Fluid pressure: fluid pressure within a point submerged in fluid. The pressure arises due to the weight of the fluid above the point. As fluid doesn't have any shape it can change its form according to the container. Unit of pressure is Pascal $Pa$ .
Formula used:
$p = {p_a} + \rho gh$
 $p = $ Pressure at a point within the fluid.
 ${p_a} = $ Atmospheric pressure above fluid surface.
 $\rho = $ Density of fluid.
 $g = $ Gravity due to earth.
 $h = $ Distance between fluid surface and point within fluid.

Complete step by step solution:
Given in question,
 $h = 3k.m. = 3000m$
As we know that,
Density of water is $1000kg.{m^{ - 3}}$
 ${p_a} = 1.01 \times {10^5}Pa$
 Substitute all this value in the above maintained equation.

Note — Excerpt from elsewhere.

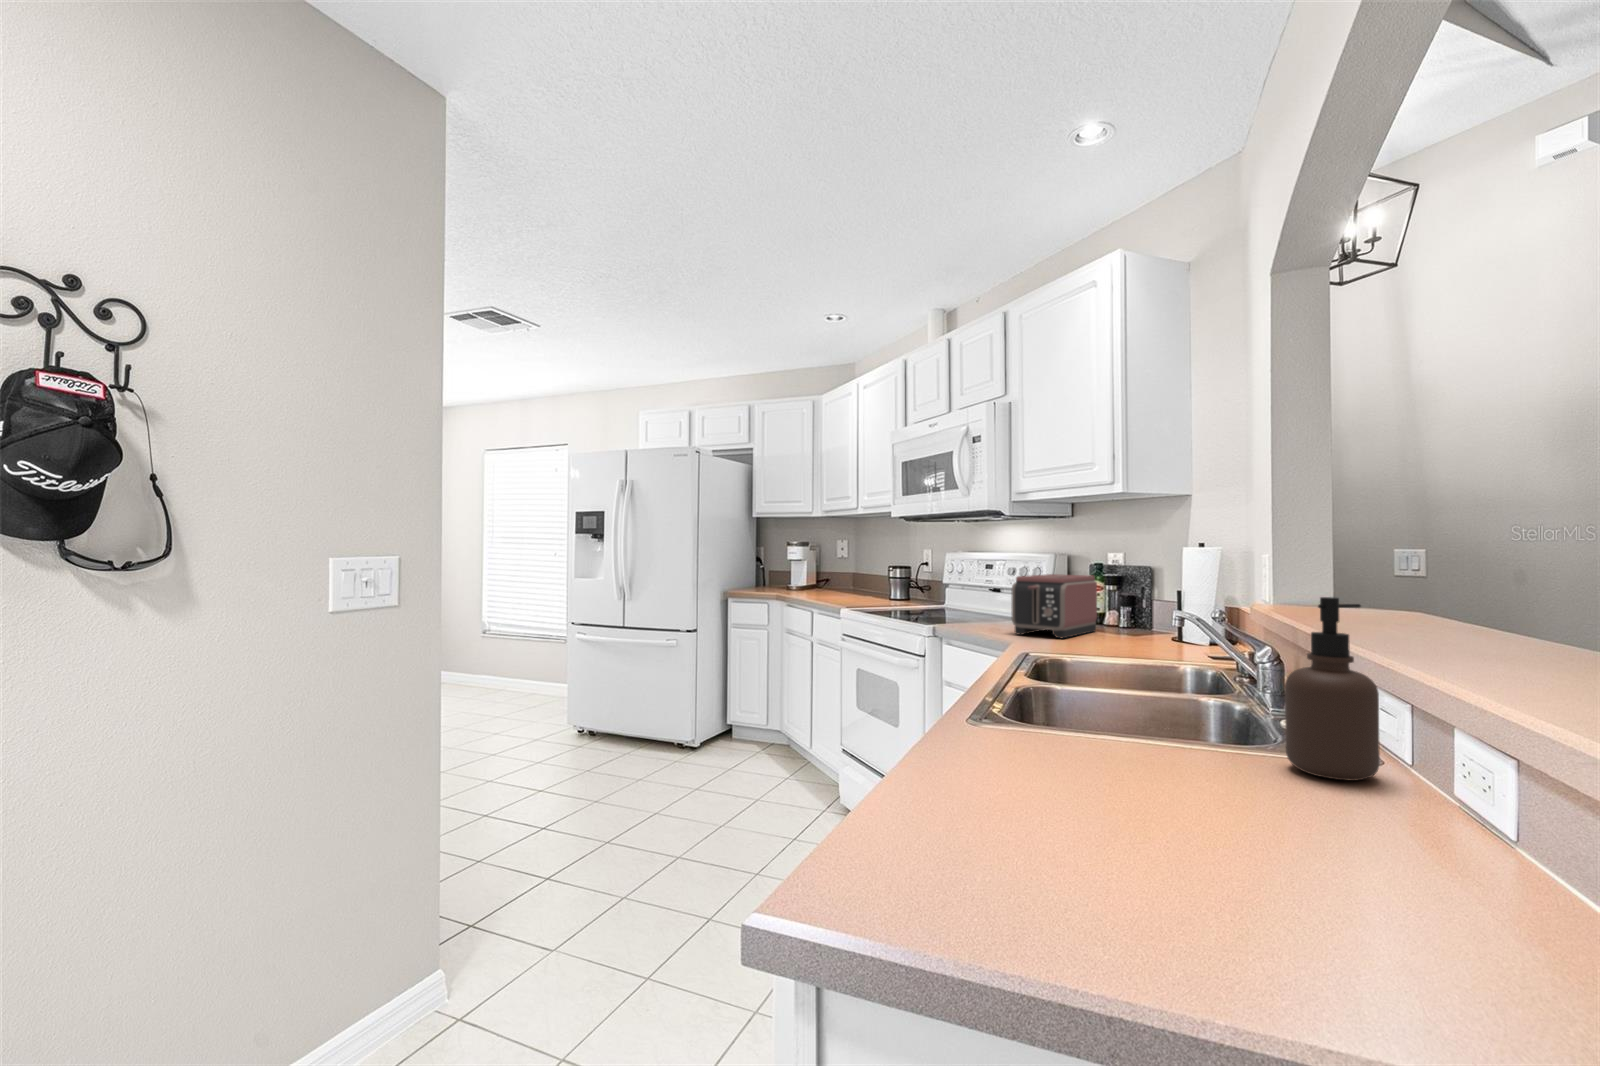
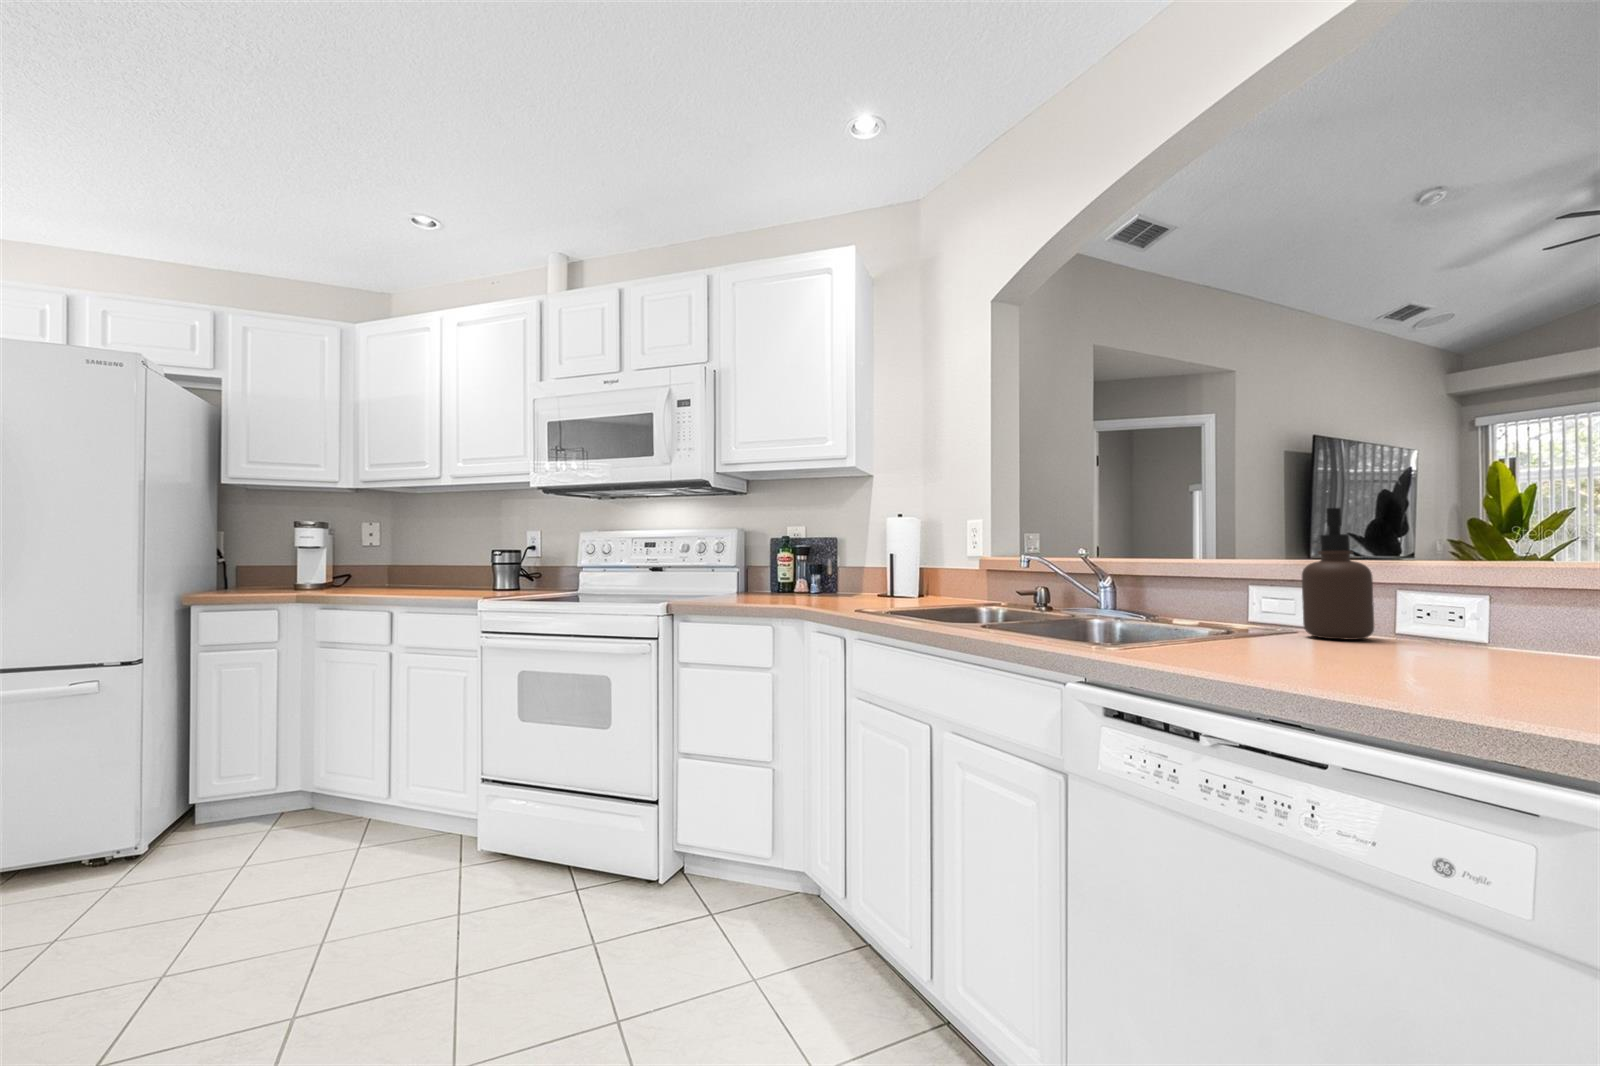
toaster: present [1012,574,1097,639] -> none [761,542,821,603]

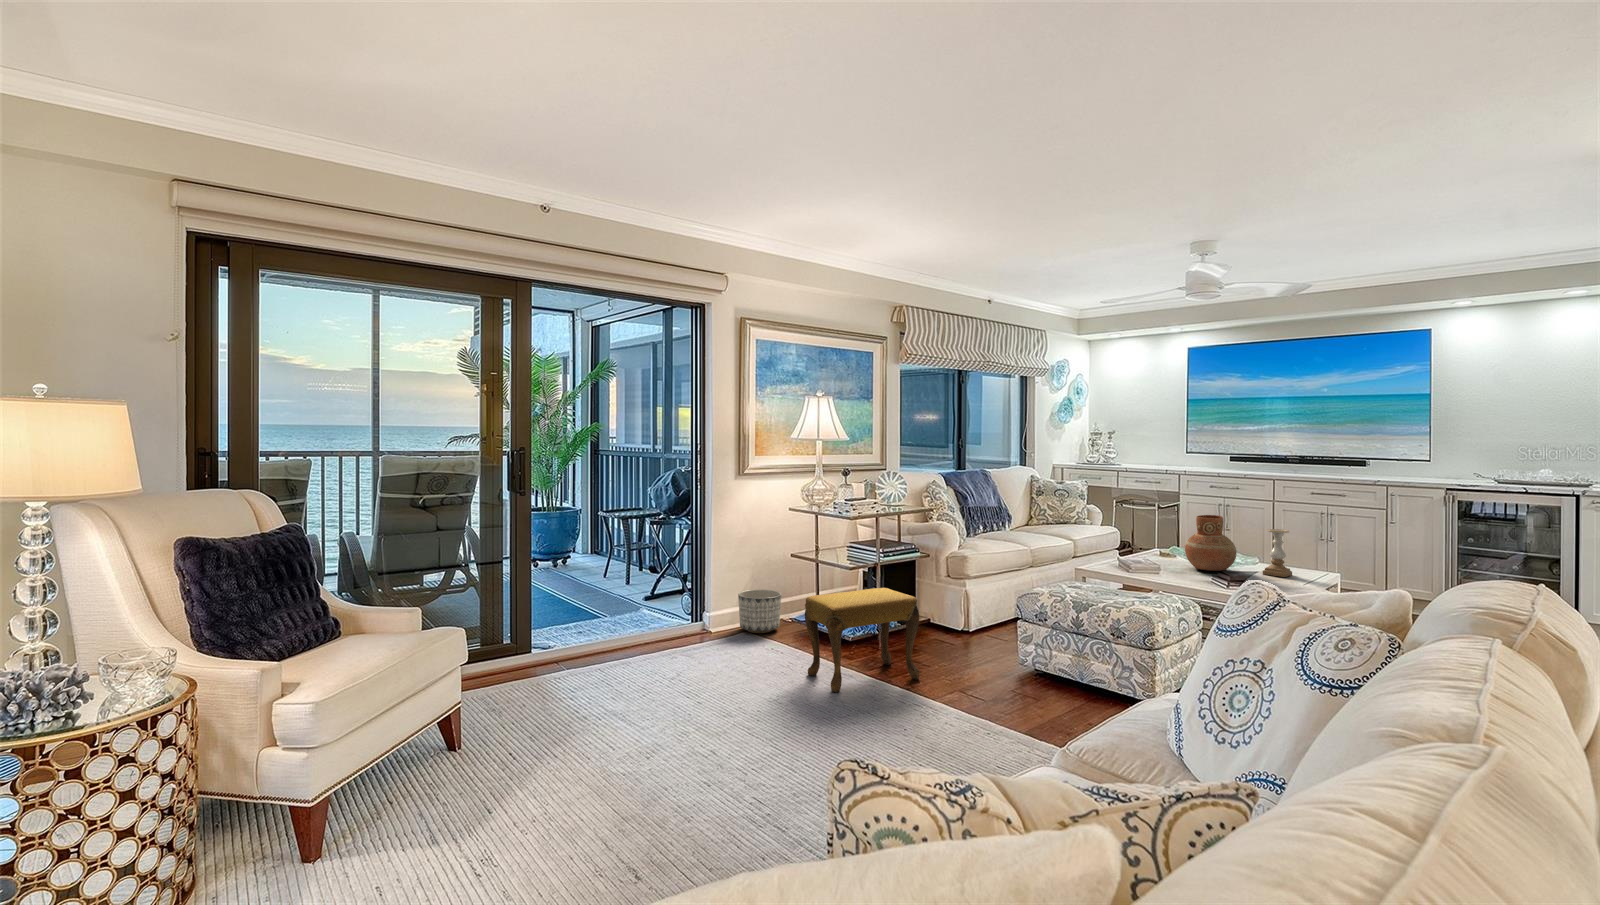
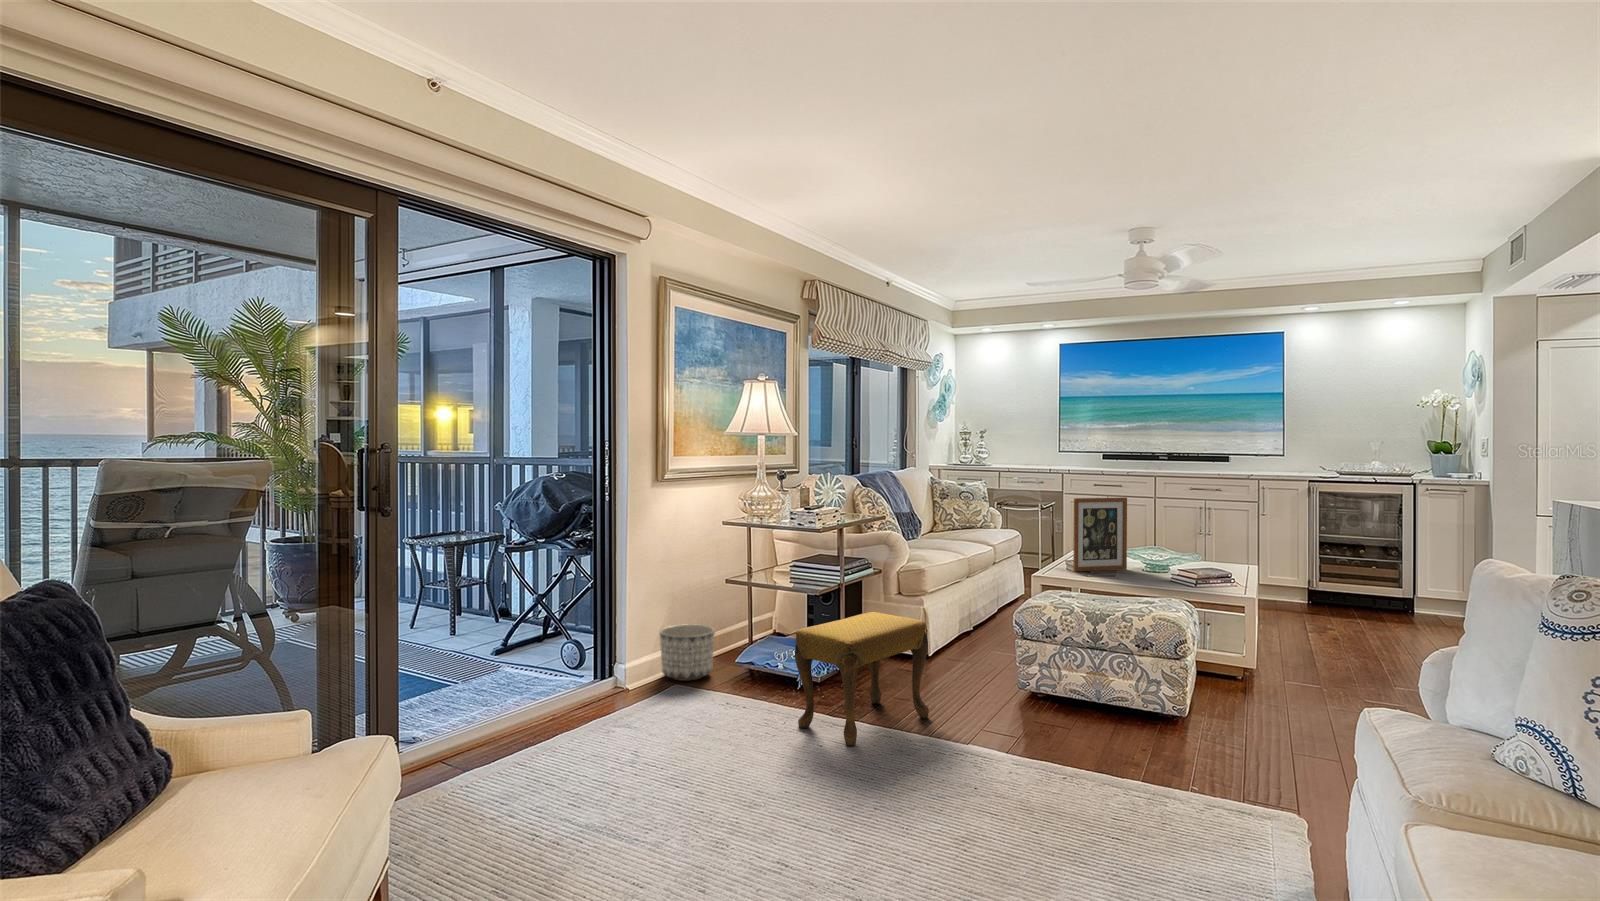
picture frame: none [1108,499,1167,567] -> present [1073,498,1127,571]
vase: present [1185,515,1237,571] -> none [1143,513,1194,570]
candle holder: present [1263,529,1292,577] -> none [1215,525,1240,573]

We get,
 $p = 1.01 \times {10^5} + 1000 \times 9.8 \times 3000$
 $ \Rightarrow p = 29501000Pa = 0.29 \times {10^9}Pa$
 So, we had found that the pressure exerted on the vertical off-shore structure will be $0.29 \times {10^9}Pa$ .
The maximum pressure up to which it can withstand is ${10^9}Pa$ .
So, we find that the exerted pressure is less than the maximum withstand pressure off vertical off-shore structure. Hence, it is suitable for putting up on top of an oil well in the ocean.

Additional information:
Fluid pressure only depend on:
Density: the pressure on point within the fluid will always depend on the density of the fluid.
Distance of point from the surface of fluid: The pressure only depends upon the depth of point not on volume of water above the point. So, by varying the shape of the container but keeping depth the same we find the pressure at bottom will be the same.
Note: In calculating the fluid pressure we assume that it is point size structure. We can calculate the density of fluid by using volume and weight of given fluid.
 $\rho = \dfrac{W}{V}$